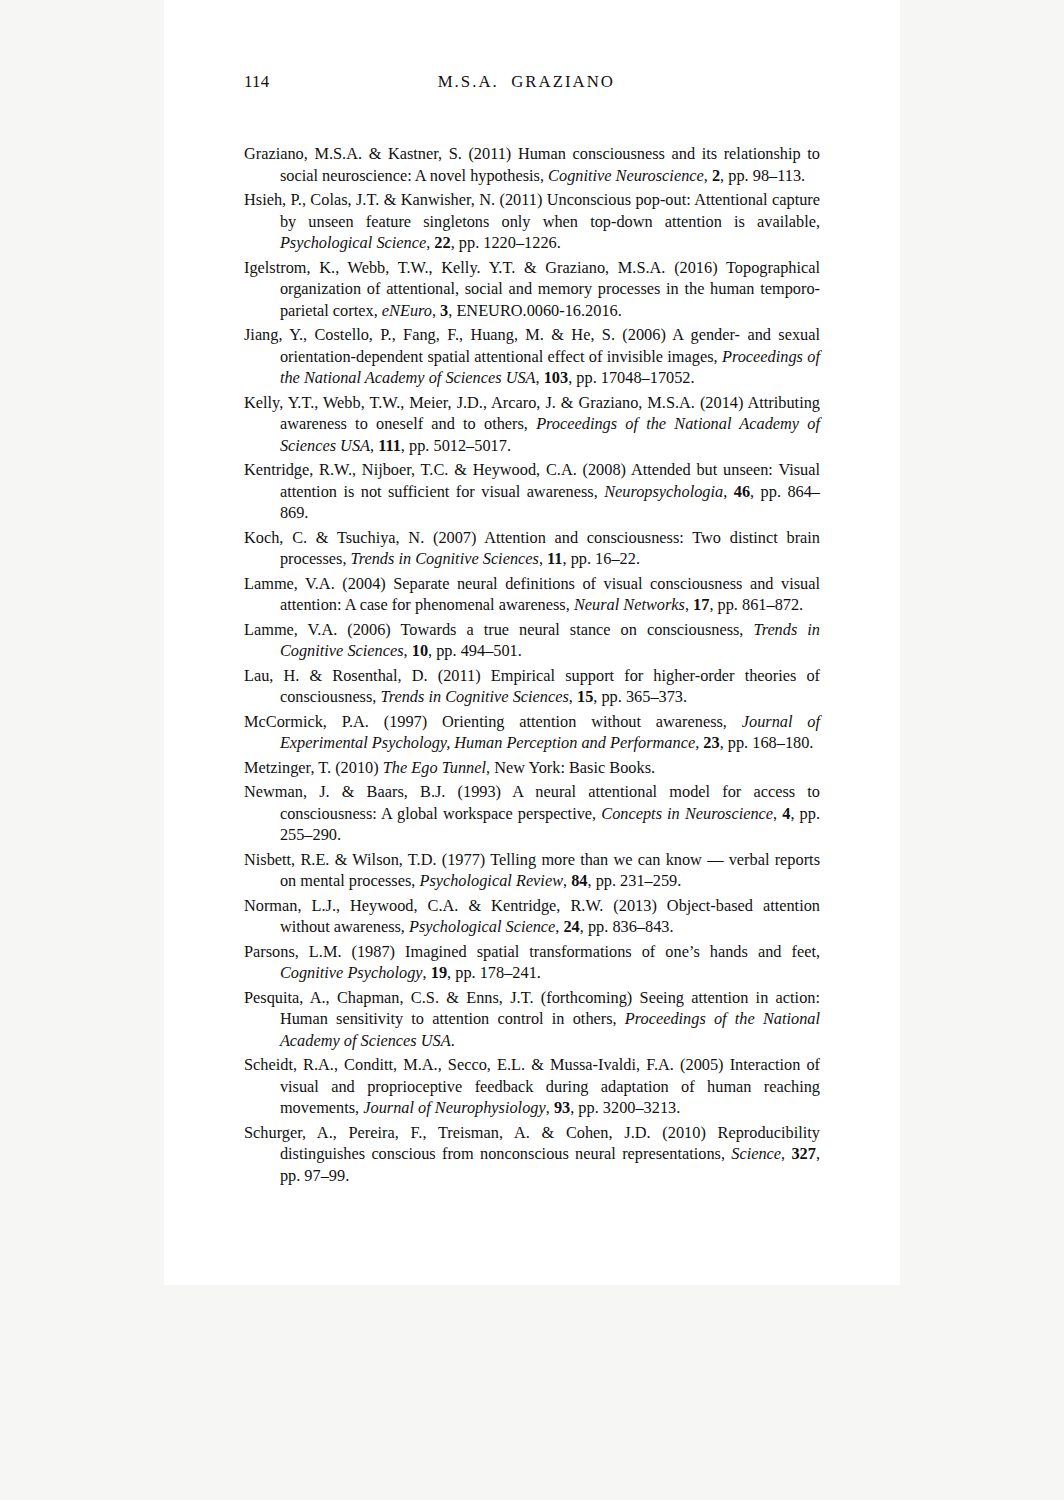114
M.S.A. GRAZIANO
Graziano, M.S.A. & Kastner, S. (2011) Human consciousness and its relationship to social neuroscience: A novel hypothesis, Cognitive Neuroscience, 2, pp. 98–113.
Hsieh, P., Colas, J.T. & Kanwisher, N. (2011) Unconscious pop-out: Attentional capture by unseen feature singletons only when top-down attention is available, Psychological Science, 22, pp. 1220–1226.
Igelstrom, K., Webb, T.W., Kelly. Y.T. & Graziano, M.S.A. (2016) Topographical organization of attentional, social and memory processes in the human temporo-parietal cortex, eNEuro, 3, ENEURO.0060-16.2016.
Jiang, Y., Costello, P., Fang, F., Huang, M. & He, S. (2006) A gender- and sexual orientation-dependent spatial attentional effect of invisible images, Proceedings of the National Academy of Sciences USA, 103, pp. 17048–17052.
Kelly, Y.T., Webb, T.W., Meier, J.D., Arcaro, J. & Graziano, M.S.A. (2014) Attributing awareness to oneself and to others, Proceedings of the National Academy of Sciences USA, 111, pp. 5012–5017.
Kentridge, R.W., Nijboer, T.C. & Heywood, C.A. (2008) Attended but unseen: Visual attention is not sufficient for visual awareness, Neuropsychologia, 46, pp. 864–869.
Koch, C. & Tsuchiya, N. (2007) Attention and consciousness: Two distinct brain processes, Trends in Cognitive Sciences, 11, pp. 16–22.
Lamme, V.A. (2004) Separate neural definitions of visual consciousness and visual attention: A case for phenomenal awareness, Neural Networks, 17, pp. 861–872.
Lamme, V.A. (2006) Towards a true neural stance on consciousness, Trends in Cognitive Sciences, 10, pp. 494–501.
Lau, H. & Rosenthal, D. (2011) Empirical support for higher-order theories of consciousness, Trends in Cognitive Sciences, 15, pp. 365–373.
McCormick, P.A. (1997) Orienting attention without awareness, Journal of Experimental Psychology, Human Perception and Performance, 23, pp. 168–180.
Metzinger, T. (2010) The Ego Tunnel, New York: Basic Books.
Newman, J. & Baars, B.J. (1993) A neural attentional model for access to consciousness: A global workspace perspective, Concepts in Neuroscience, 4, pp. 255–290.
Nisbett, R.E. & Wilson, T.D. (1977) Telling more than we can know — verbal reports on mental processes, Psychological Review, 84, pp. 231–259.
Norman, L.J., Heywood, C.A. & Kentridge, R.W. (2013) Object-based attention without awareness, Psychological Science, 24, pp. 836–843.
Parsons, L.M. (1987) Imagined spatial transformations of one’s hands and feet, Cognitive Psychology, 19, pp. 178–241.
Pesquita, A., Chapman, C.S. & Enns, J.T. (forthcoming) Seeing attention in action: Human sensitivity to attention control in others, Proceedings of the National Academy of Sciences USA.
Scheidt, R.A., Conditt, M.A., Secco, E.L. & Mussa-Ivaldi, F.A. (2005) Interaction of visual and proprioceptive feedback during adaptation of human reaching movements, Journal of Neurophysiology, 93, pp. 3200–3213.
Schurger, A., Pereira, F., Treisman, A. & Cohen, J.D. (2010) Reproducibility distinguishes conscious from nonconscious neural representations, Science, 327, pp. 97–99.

———

■ WORK TO BE COMPLETED
Referring to the material above, set down exactly the lines between the line with "Kelly, Y.T., Webb, T.W., Meier, J.D., Arcaro, J." and the line with "Koch, C. & Tsuchiya, N.", inclusive, and no other lines.

■ EXERCISE RESULT
Kelly, Y.T., Webb, T.W., Meier, J.D., Arcaro, J. & Graziano, M.S.A. (2014) Attributing awareness to oneself and to others, Proceedings of the National Academy of Sciences USA, 111, pp. 5012–5017.
Kentridge, R.W., Nijboer, T.C. & Heywood, C.A. (2008) Attended but unseen: Visual attention is not sufficient for visual awareness, Neuropsychologia, 46, pp. 864–869.
Koch, C. & Tsuchiya, N. (2007) Attention and consciousness: Two distinct brain processes, Trends in Cognitive Sciences, 11, pp. 16–22.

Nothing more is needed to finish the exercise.